_Texte extrait_
La Guinée s’apprête à se doter d’une nouvelle Constitution. Ce texte est le fruit d’un processus qui a conduit à la présentation d’un Avant-projet en juillet 2024, puis finalisé le 26 juin 2025 lors d’une plénière du Conseil National de la Transition (CNT), avant d’être remis le jour même au président de la Transition, le général Mamadi Doumbouya. Il doit désormais être soumis à référendum, le 21 septembre 2025, pour approbation populaire.

La nouvelle Constitution : progrès démocratique ou illusion de réforme ? Une analyse comparative entre l’Avant-projet et le Projet définitif révèle des évolutions significatives : certaines sont porteuses d’espoir, d’autres soulèvent des interrogations. Cet article propose de décrypter les principales modifications en identifiant les dispositions supprimées ou atténuées, ainsi que les nouveautés et les renforcements introduits. Il s’agit d’une lecture non exhaustive destinée à mieux éclairer les citoyens sur les orientations de cette future Loi fondamentale.

I. DISPOSITIONS SUPPRIMEES OU ATTENUEES

 L’examen minutieux du Projet de Constitution par rapport à l’Avant-projet met en lumière plusieurs dispositions clés qui semblent avoir été retirées ou dont la portée a été affaiblie. Ces modifications pourraient soulever des interrogations quant à la transparence, la responsabilité des dirigeants et l’équilibre des pouvoirs.

 Allongement du mandat présidentiel et atténuation de la limitation à Vie : Le mandat du Président de la République passe de cinq (5) à sept (7) ans dans le Projet de Constitution, alors qu’il était de cinq ans dans l’Avant-projet. Plus significatif encore, l’Avant-projet stipulait explicitement qu’en aucun cas, une personne ne pouvait « de sa vie, exercer plus de deux mandats de Président de la République » ni « faire acte de candidature… après avoir exercé deux mandats ». Cette formulation claire de la limitation à vie est absente du Projet, ce qui, malgré le maintien d’un seul renouvellement, pourrait ouvrir la voie à des interprétations futures et fragiliser le principe de non-perpétuation au pouvoir.

 Assouplissement des conditions de candidature et possibilité de double nationalité pour le Président : L’Avant-projet exigeait qu’un candidat à la présidence soit « de nationalité guinéenne et de parents dont un au moins est guinéen d’origine ». Cette exigence relative aux parents a été retirée du Projet. De surcroît, et c’est un changement majeur, l’Avant-projet rendait la charge de Président de la République incompatible avec la détention d’une autre nationalité, obligeant le Président élu à y « renoncer, dans les soixante jours suivant son investiture ». Cette disposition cruciale est complètement supprimée dans le Projet, ce qui signifie qu’un Président guinéen pourrait désormais conserver une double nationalité.

_Série d'exercices_
1. Reproduisez à l'identique les lignes des enregistrements situées entre celle qui contient « The camera rotated toward left-up. » et celle qui contient « Answer: (B) », ces deux lignes comprises, sans y inclure les images.
2. Poursuivez l'article sur la nouvelle Constitution guinéenne après sa dernière phrase.

_Données extraites_
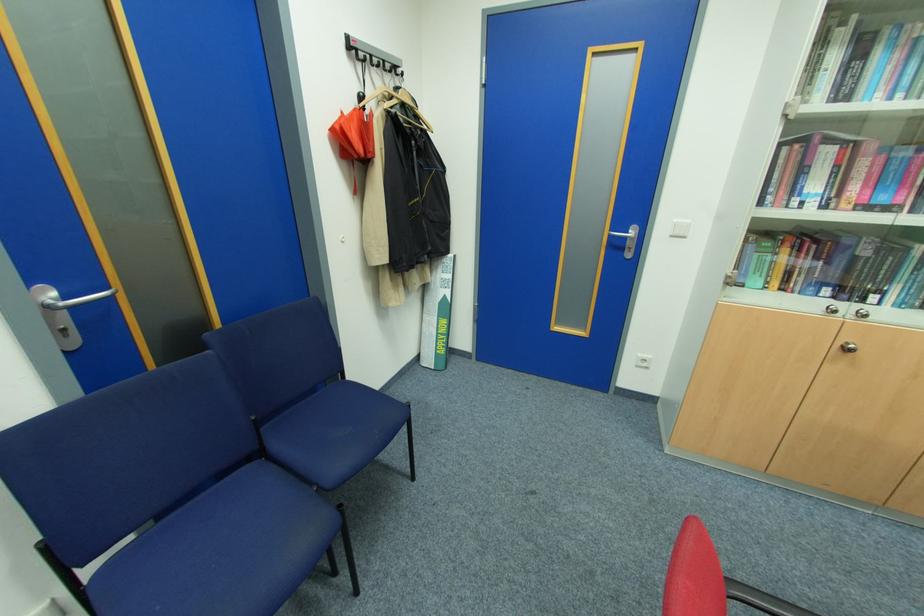
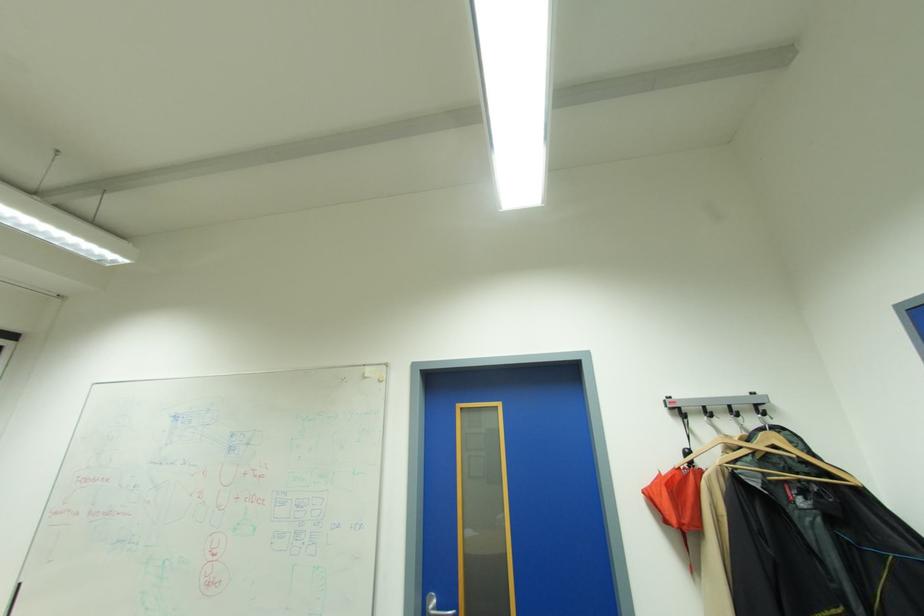
First-person continuous shooting, in which direction is the camera rotating?

The camera rotated toward left-up.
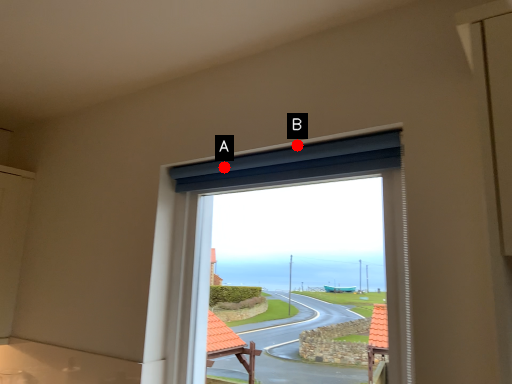
Question: Two points are circled on the image, labeled by A and B beside each circle. Which point appears closest to the camera in this image?

Choices:
 (A) A is closer
 (B) B is closer

Answer: (B)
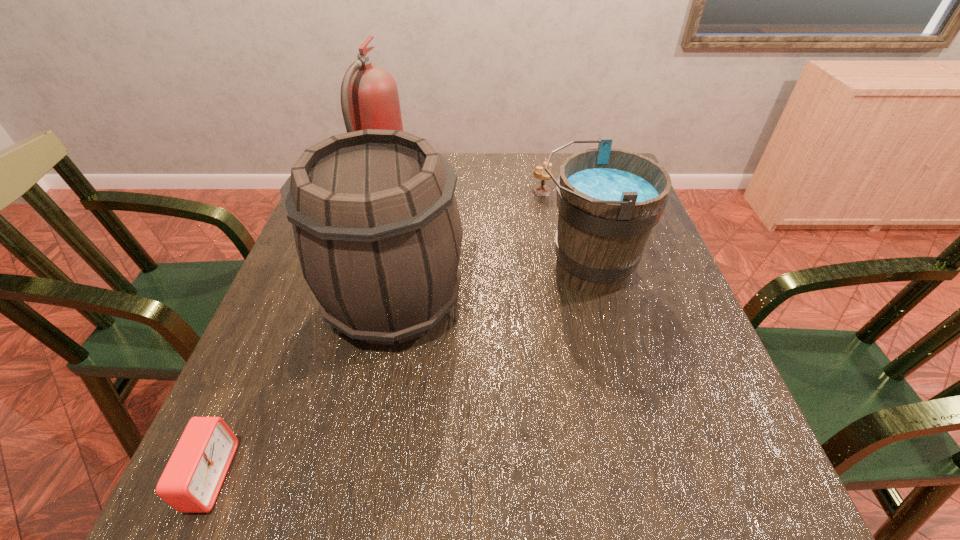
Locate an element on the screen. The height and width of the screenshot is (540, 960). free location that satisfies the following two spatial constraints: 1. at the nozzle of the fire extinguisher; 2. on the back side of the left wine bucket is located at coordinates (350, 302).

This screenshot has height=540, width=960. In order to click on free location that satisfies the following two spatial constraints: 1. on the front side of the taller wine bucket; 2. on the front-facing side of the alarm clock in this screenshot , I will do `click(360, 476)`.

_Réponses par exercice_
1.
The camera rotated toward left-up.
Question: Two points are circled on the image, labeled by A and B beside each circle. Which point appears closest to the camera in this image?

Choices:
 (A) A is closer
 (B) B is closer

Answer: (B)

2.
 Suppression des débats électoraux obligatoires pour les candidats présidentiels : L’Avant-projet rendait « obligatoire » la participation des candidats à l’élection présidentielle aux « débats radio-télévisés ». Cette disposition, essentielle pour la transparence et l’information des électeurs, est totalement absente du Projet de Constitution [aucune disposition équivalente dans les articles 48-59 du Projet].

 Réduction drastique des délais de contestation électorale : Le délai accordé aux candidats pour déposer une contestation des résultats de l’élection présidentielle auprès de la Cour constitutionnelle a été réduit de huit (8) jours dans l’Avant-projet à seulement soixante-douze (72) heures dans le Projet. Cette compression temporelle pourrait sérieusement entraver la capacité des candidats à préparer et présenter des recours robustes.

 Déclarations de biens : suppression de la publication et de la communication explicite : L’Avant-projet stipulait que la copie de la déclaration de biens du Président devait être « communiquée à la Cour des comptes et aux services fiscaux » et que les déclarations initiales et de fin de mandat devaient être « publiées au Journal Officiel de la République ». Le Projet, en son article 61, ne mentionne plus que les « écarts entre la déclaration initiale et celle de la fin de mandat ou de fonction doivent être dûment justifiés devant la cour des Comptes », supprimant l’obligation de publication et de communication aux services fiscaux et au Journal Officiel de la République.

 Incompatibilité du président avec les activités partisanes : atténuation de la Stricte Neutralité : L’Avant-projet interdisait au Président de la République, « en aucun cas », de « prendre part à une réunion ou à une assemblée d’un parti ou d’un mouvement politique » après son investiture. Le Projet de Constitution, tout en affirmant que le Président est « en dehors de l’espace politique partisan », supprime cette interdiction spécifique. Il se contente de dire que le Président peut « inviter des responsables de partis politiques ou d’organisations sociopolitiques pour échanger avec eux sur des questions d’intérêt national », ce qui représente une atténuation de la stricte séparation partisane.

Facély Konaté

 Non-approvisionnement explicite du Sénat pour la nomination du Premier Ministre et des membres du Gouvernement : L’Avant-projet précisait que la nomination du Premier ministre et des membres du Gouvernement « intervient à la suite d’un avis du Sénat consécutif à une séance d’audition à huis clos ». Le Projet, dans son article 66, se contente d’indiquer que « Le président de la République nomme le premier ministre dans les conditions prévues à l’article 80 », sans référence explicite à l’avis préalable du Sénat pour le Premier ministre ou les membres du gouvernement, même si l’article 112 du Projet maintient que le Sénat donne son avis sur les « hautes fonctions civiles ». Cela représente une atténuation du rôle direct du Sénat dans la formation du gouvernement.

 Information du Parlement sur les séjours à l’étranger du Président : L’Avant-projet prévoyait que le Président de la République « informe officiellement le Parlement de tout séjour qu’il envisage en dehors du territoire national ». Cette disposition, garantissant un certain niveau de transparence et de redevabilité, est totalement absente du Projet de Constitution (vérifié dans les articles 58-59 et le reste du texte).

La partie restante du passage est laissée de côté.